The second most common mistake is treating formation as a one-time event. I have seen founders file their Articles of Organization, get their EIN, and then go silent on compliance for two or three years. Then they discover their company has been administratively dissolved by the state for missing annual report filings. Reinstatement is possible, but it costs more time and money than staying current ever would have.
State portal tools like Nevada’s SilverFlume genuinely help. They are not just a convenience. They reduce the chance of missing a renewal because everything is visible in one dashboard. If your state offers a consolidated portal, use it from the start and set calendar reminders for every deadline it shows.
One more thing: non-residents often underestimate how much the registered agent role matters. Your registered agent is your legal point of contact in the state. If they miss a service of process notice, you may not find out until a default judgment has been entered against your company. Choose a professional registered agent service, not a friend’s address.

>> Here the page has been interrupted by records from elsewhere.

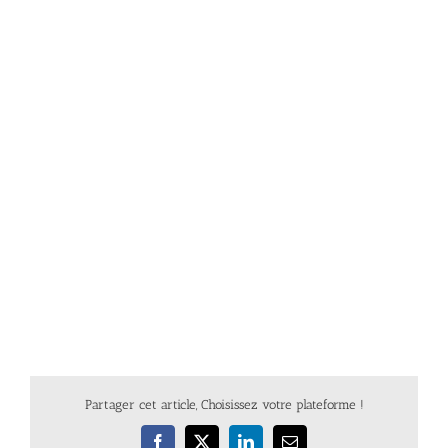
Partager cet article, Choisissez votre plateforme !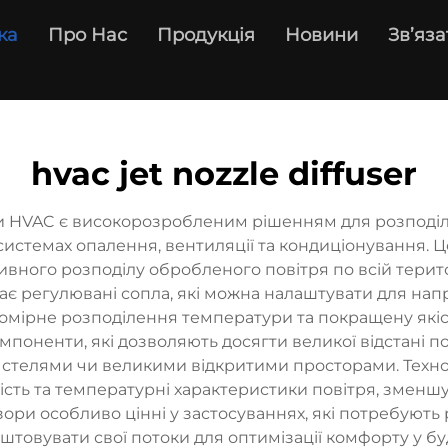
ка
Про Нас
Продукція
Новини
Зв’яза
hvac jet nozzle diffuser
и HVAC є високорозробленим рішенням для розподілу
 системах опалення, вентиляції та кондиціонування.
вного розподілу обробленого повітря по всій терито
є регулювані сопла, які можна налаштувати для напр
омірне розподілення температури та покращену якіст
мпоненти, які дозволяють досягти великої відстані п
телями чи великими відкритими просторами. Техноло
ість та температурні характеристики повітря, зменш
зори особливо цінні у застосуваннях, які потребують
товувати свої потоки для оптимізації комфорту у бу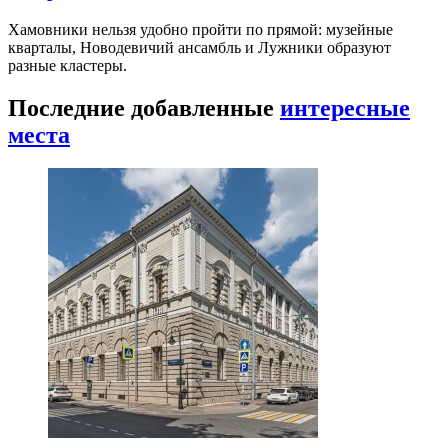
Хамовники нельзя удобно пройти по прямой: музейные
кварталы, Новодевичий ансамбль и Лужники образуют
разные кластеры.
Последние добавленные
интересные
места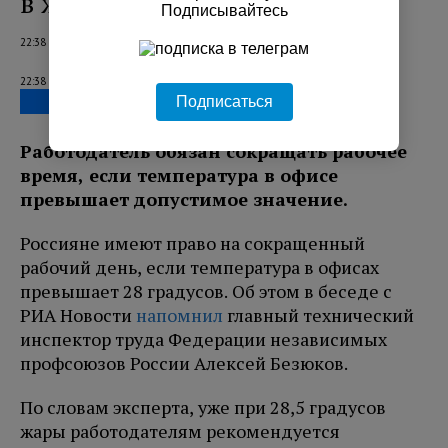
в жару
Подписывайтесь
22:38 06.08.2026
22:38 06.08.2026
Подписаться
Работодатель обязан сокращать рабочее
время, если температура в офисе
превышает допустимое значение.
Россияне имеют право на сокращенный
рабочий день, если температура в офисах
превышает 28 градусов. Об этом в беседе с
РИА Новости
напомнил
главный технический
инспектор труда Федерации независимых
профсоюзов России Алексей Безюков.
По словам эксперта, уже при 28,5 градусов
жары работодателям рекомендуется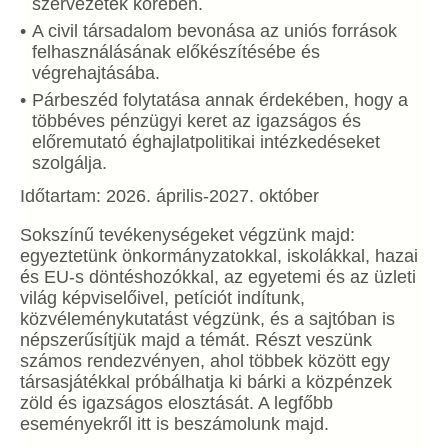
szervezetek körében.
A civil társadalom bevonása az uniós források
felhasználásának előkészítésébe és
végrehajtásába.
Párbeszéd folytatása annak érdekében, hogy a
többéves pénzügyi keret az igazságos és
előremutató éghajlatpolitikai intézkedéseket
szolgálja.
Időtartam: 2026. április-2027. október
Sokszínű tevékenységeket végzünk majd:
egyeztetünk önkormányzatokkal, iskolákkal, hazai
és EU-s döntéshozókkal, az egyetemi és az üzleti
világ képviselőivel, petíciót indítunk,
közvéleménykutatást végzünk, és a sajtóban is
népszerűsítjük majd a témát. Részt veszünk
számos rendezvényen, ahol többek között egy
társasjátékkal próbálhatja ki bárki a közpénzek
zöld és igazságos elosztását. A legfőbb
eseményekről itt is beszámolunk majd.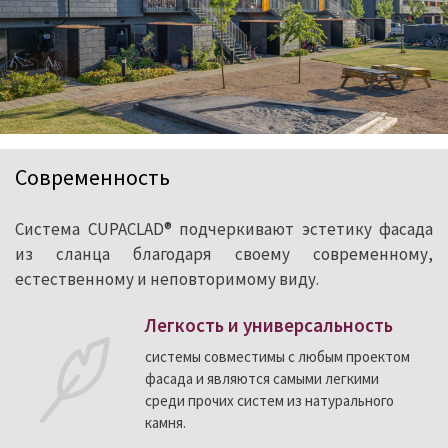
Современность
Система CUPACLAD® подчеркивают эстетику фасада
из сланца благодаря своему современному,
естественному и неповторимому виду.
Легкость и универсальность
системы совместимы с любым проектом
фасада и являются самыми легкими
среди прочих систем из натурального
камня.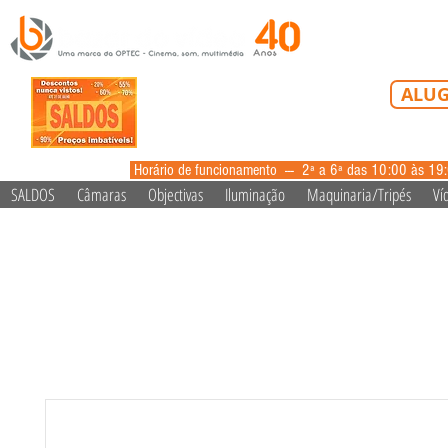
Tel: 213 223 5
ALUG
alugue
Horário de funcionamento --- 2ª a 6ª das 10:00 às 19
SALDOS
Câmaras
Objectivas
Iluminação
Maquinaria/Tripés
Ví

The entrepreneurs who get formation right treat it as a system, not a task. They document every step, track every deadline, and build compliance into their business operations from day one. That approach keeps their company in good standing and lets them focus on growth instead of paperwork.
— Goga
How Myincteam supports your company formation
Forming a U.S. LLC or corporation as a non-resident involves more moving parts than most guides cover. Myincteam specializes in exactly this: full-service U.S. LLC registration and corporation formation for entrepreneurs outside the United States, with no U.S. presence or residency required.

From selecting the right state and entity type to obtaining your EIN and setting up ongoing compliance, Myincteam handles each stage with you. The team also supports multi-state registrations, annual report filings, and reinstatement if your company has fallen out of good standing. Visit Myincteam’s services page to see the full range of formation and compliance options available to international entrepreneurs.
FAQ
What is company formation?
Company formation is the legal process of creating a recognized business entity by selecting a structure, registering with the appropriate government authority, and obtaining required tax IDs and licenses.
What is the best business structure for a small business?
An LLC is the most common choice for small businesses because it provides personal liability protection and flexible tax treatment. The right structure depends on your ownership, tax situation, and growth plans.
How long does U.S. company registration take?
Most U.S. states process LLC or corporation filings within 1–10 business days online, though timelines vary by state and filing method.
Do non-residents need a U.S. address to form a company?
Non-residents do not need a personal U.S. address, but every U.S. LLC and corporation must have a registered agent with a physical address in the state of formation.
What changed with UK Companies House fees in 2026?
UK Companies House raised online incorporation fees from £50 to £100 starting february 1, 2026, as part of changes tied to the Economic Crime and Corporate Transparency Act.